> **Task description**
In the listing below, how many lines contain the word "visible"? Answer with the number alone.
(Beginning of Extracted records)
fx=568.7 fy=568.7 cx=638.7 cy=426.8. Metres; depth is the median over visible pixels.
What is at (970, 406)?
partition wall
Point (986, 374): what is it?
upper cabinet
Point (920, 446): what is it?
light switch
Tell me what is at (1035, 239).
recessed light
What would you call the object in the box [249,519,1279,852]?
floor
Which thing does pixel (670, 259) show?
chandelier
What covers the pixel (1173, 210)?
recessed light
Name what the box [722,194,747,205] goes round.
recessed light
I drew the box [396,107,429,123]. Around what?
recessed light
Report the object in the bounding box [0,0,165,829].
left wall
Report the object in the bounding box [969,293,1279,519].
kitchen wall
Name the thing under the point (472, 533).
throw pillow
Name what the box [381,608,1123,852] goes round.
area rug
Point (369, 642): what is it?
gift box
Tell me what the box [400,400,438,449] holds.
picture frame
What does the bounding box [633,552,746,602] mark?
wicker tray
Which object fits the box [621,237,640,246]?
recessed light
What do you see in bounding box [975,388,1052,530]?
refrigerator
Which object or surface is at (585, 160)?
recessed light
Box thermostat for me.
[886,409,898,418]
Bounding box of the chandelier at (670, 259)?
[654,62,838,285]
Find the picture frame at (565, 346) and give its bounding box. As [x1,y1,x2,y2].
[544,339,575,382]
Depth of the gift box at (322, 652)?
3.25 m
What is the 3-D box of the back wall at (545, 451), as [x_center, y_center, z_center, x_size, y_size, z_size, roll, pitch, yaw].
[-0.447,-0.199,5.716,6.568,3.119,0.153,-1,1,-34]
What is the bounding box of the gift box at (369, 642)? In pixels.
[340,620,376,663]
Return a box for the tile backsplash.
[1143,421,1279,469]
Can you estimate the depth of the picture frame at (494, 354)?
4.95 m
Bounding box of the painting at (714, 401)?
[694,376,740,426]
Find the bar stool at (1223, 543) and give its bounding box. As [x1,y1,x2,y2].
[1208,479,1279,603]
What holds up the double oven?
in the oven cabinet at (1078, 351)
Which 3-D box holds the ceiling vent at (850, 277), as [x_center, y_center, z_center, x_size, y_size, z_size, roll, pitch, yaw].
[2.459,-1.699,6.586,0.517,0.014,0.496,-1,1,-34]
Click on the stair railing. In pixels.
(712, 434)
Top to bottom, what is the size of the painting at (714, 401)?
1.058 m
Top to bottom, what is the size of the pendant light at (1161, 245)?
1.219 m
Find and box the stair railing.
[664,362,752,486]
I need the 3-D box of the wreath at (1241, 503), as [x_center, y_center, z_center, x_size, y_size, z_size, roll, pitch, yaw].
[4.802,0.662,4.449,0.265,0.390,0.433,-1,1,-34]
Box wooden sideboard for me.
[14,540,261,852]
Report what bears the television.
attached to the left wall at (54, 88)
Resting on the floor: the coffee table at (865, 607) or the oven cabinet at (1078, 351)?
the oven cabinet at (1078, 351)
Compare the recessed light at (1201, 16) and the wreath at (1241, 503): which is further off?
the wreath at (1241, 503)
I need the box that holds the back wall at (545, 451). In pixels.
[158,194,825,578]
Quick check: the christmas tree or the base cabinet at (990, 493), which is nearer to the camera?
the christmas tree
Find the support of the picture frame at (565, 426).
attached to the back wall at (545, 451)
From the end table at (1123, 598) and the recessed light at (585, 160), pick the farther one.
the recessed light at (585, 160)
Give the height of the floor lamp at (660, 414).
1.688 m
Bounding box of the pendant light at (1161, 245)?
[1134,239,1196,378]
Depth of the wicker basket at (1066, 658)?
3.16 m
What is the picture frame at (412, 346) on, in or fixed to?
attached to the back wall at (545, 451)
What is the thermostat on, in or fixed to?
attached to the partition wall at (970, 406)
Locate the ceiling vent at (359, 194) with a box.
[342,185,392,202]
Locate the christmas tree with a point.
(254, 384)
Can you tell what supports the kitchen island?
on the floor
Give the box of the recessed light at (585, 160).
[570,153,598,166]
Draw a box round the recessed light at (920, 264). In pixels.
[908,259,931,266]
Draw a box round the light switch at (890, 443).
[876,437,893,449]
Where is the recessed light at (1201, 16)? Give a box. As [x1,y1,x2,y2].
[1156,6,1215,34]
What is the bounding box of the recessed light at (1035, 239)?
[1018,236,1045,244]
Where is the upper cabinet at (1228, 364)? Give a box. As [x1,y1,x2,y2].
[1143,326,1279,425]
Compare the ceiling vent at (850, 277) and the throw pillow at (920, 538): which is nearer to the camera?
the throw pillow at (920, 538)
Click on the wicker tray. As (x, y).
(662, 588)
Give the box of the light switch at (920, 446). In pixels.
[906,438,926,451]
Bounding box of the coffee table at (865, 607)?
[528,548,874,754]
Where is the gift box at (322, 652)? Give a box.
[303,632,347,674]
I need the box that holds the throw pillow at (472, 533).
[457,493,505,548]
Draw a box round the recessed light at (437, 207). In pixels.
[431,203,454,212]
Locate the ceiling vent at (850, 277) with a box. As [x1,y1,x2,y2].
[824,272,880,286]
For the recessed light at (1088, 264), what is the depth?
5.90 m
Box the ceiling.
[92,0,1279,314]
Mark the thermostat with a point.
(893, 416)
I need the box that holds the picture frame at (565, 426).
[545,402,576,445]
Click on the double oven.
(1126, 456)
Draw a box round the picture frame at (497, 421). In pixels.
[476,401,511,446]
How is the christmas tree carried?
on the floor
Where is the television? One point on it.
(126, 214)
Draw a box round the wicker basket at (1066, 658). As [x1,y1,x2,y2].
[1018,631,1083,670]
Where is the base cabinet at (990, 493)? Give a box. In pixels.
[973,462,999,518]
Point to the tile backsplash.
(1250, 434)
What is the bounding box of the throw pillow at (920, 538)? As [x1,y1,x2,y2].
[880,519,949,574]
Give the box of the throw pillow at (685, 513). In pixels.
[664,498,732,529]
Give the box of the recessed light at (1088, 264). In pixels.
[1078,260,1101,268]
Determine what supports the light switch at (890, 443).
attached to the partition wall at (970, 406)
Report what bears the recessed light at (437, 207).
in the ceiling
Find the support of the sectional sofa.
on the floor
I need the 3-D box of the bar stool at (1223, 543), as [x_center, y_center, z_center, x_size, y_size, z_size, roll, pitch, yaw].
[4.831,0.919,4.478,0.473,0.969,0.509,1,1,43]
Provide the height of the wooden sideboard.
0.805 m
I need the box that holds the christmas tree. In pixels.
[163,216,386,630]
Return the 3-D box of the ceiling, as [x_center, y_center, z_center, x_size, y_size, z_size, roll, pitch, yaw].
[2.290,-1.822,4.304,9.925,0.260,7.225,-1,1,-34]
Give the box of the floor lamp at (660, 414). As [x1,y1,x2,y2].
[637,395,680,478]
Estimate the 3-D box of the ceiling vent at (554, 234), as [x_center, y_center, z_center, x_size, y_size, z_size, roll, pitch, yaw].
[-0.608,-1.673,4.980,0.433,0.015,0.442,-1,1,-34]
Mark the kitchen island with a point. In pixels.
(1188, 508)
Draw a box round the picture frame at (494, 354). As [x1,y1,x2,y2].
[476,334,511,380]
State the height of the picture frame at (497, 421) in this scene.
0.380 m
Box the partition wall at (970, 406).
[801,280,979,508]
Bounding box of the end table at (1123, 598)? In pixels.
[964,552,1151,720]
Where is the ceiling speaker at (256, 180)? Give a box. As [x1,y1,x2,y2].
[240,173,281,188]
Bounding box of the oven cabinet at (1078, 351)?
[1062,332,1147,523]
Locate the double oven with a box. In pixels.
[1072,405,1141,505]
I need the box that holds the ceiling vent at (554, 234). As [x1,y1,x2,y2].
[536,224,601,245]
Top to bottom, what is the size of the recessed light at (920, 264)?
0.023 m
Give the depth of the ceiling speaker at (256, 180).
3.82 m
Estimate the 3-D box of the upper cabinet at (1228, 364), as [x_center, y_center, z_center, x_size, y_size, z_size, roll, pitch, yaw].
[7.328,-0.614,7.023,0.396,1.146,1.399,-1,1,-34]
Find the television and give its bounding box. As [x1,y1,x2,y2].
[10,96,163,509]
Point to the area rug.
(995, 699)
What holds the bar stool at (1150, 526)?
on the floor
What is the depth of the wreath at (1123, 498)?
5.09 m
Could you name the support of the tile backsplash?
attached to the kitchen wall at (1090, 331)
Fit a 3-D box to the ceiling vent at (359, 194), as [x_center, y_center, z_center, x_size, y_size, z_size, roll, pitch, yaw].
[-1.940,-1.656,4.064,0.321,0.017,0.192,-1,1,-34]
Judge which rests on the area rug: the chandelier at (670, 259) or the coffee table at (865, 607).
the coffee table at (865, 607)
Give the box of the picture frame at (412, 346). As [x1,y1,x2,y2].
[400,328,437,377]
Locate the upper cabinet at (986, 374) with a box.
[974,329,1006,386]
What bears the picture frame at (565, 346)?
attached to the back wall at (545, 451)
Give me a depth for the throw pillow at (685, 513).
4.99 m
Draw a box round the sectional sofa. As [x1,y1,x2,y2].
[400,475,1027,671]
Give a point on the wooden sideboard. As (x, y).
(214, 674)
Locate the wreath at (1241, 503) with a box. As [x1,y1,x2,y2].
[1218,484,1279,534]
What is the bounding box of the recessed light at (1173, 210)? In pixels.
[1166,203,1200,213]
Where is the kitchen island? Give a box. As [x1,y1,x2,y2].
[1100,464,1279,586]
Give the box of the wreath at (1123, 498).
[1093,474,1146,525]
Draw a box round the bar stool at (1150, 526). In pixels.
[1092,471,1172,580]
(End of Extracted records)
(Beginning of Extracted records)
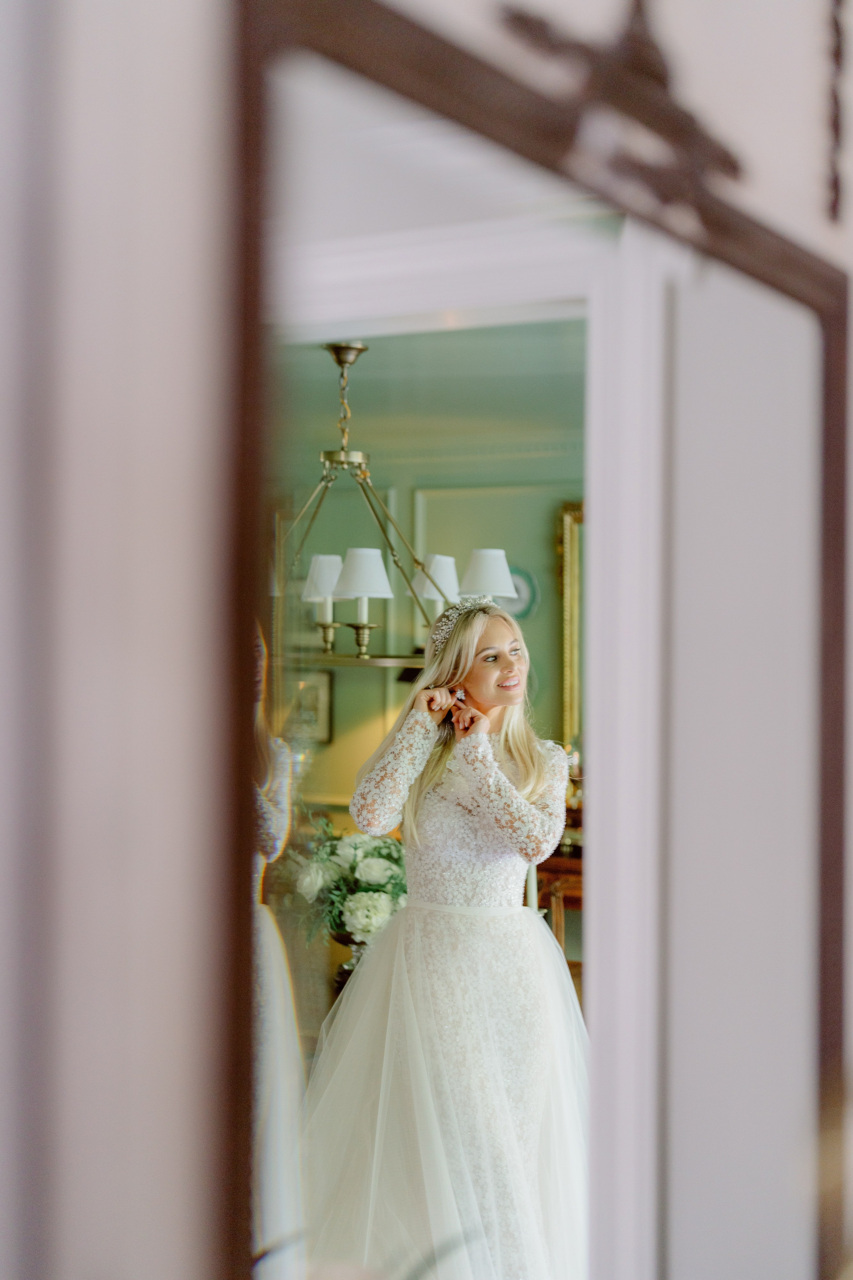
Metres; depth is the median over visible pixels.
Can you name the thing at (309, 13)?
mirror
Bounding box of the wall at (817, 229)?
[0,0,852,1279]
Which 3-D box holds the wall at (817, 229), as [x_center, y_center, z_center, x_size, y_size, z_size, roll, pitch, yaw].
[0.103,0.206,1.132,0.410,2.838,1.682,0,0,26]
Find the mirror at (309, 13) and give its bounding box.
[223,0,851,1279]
(End of Extracted records)
> **Exercise answer**
2